About this exercise - Apart from the images, the entire listing below must be restated word for word.

Supplied material -

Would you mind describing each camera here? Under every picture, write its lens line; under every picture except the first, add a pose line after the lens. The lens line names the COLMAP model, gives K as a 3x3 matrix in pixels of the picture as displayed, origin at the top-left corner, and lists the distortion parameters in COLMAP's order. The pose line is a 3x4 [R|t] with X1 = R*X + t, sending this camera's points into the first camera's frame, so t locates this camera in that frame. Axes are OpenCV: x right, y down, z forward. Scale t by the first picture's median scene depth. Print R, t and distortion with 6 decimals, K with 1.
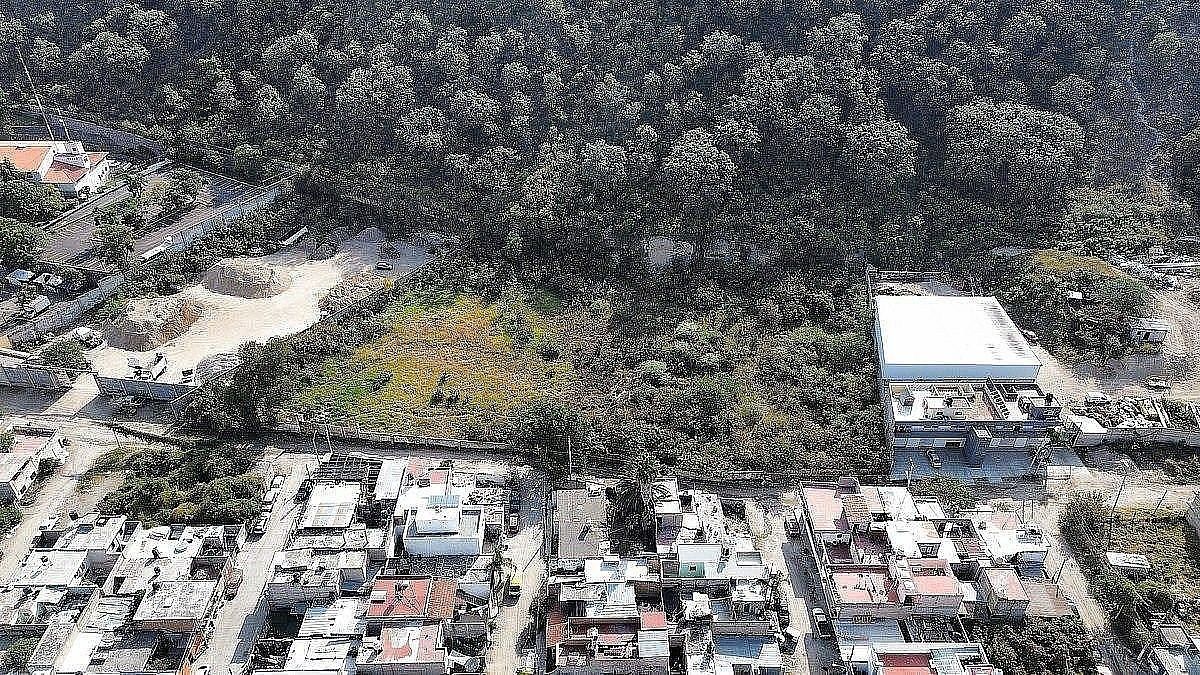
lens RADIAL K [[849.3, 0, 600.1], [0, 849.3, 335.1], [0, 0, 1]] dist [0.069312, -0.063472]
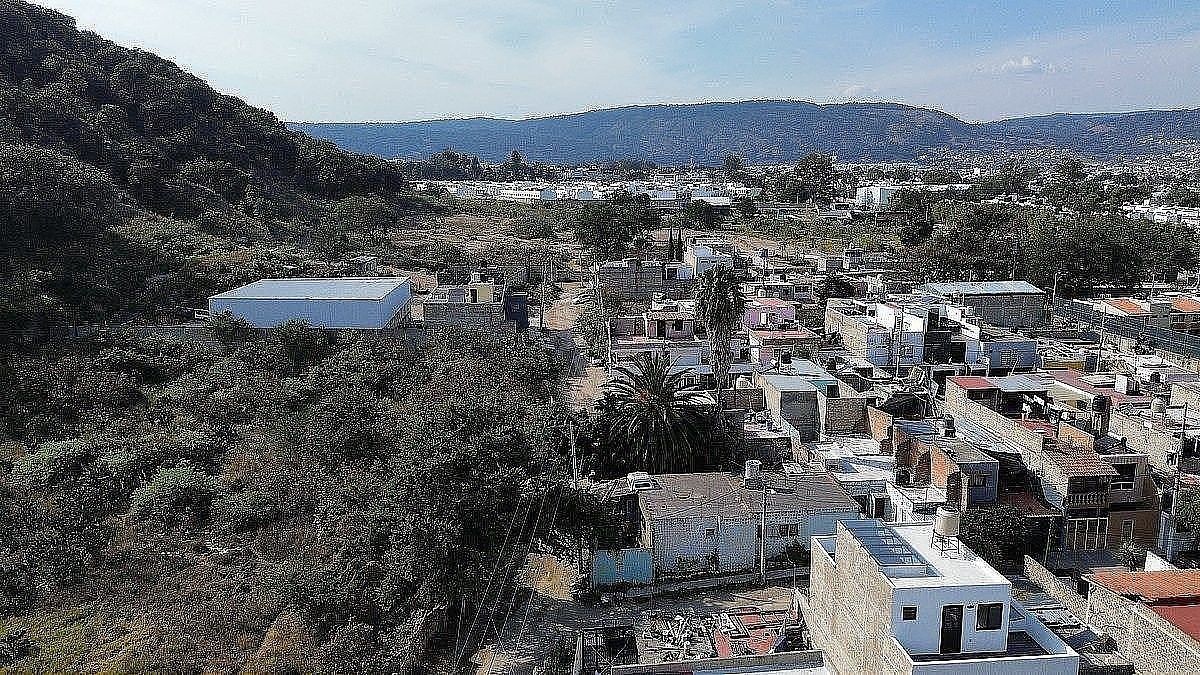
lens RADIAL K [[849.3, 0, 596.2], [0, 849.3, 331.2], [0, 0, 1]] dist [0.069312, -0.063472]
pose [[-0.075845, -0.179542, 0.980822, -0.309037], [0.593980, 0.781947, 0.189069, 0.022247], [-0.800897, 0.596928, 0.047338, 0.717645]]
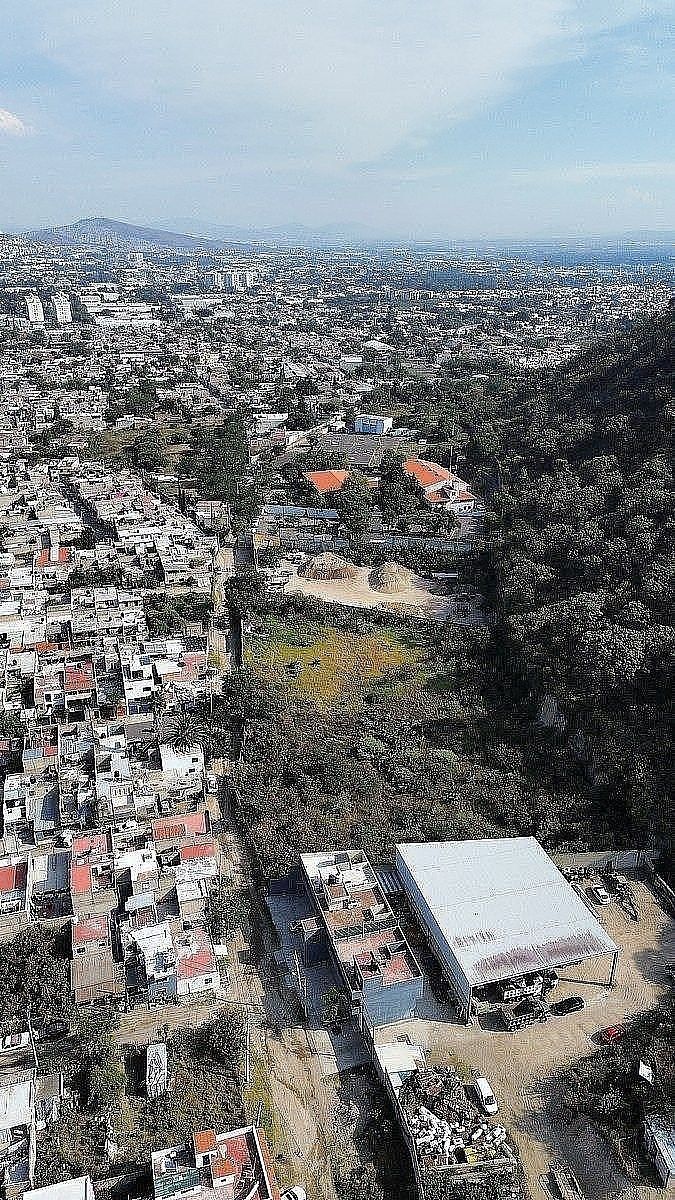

Solution for this exercise -
Would you mind describing each camera here? Under every picture, write its lens line; under every picture except the first, add a pose line after the lens. The lens line names the COLMAP model, gives K as a 3x3 matrix in pixels of the picture as displayed, origin at the top-left corner, and lists the distortion parameters in COLMAP's order. The pose line is a 3x4 [R|t] with X1 = R*X + t, sending this camera's points into the first camera's frame, so t locates this camera in that frame. Axes are OpenCV: x right, y down, z forward. Scale t by the first picture's median scene depth. Print R, t and distortion with 6 decimals, K with 1.
lens RADIAL K [[849.3, 0, 600.1], [0, 849.3, 335.1], [0, 0, 1]] dist [0.069312, -0.063472]
lens RADIAL K [[849.3, 0, 596.2], [0, 849.3, 331.2], [0, 0, 1]] dist [0.069312, -0.063472]
pose [[-0.075845, -0.179542, 0.980822, -0.309037], [0.593980, 0.781947, 0.189069, 0.022247], [-0.800897, 0.596928, 0.047338, 0.717645]]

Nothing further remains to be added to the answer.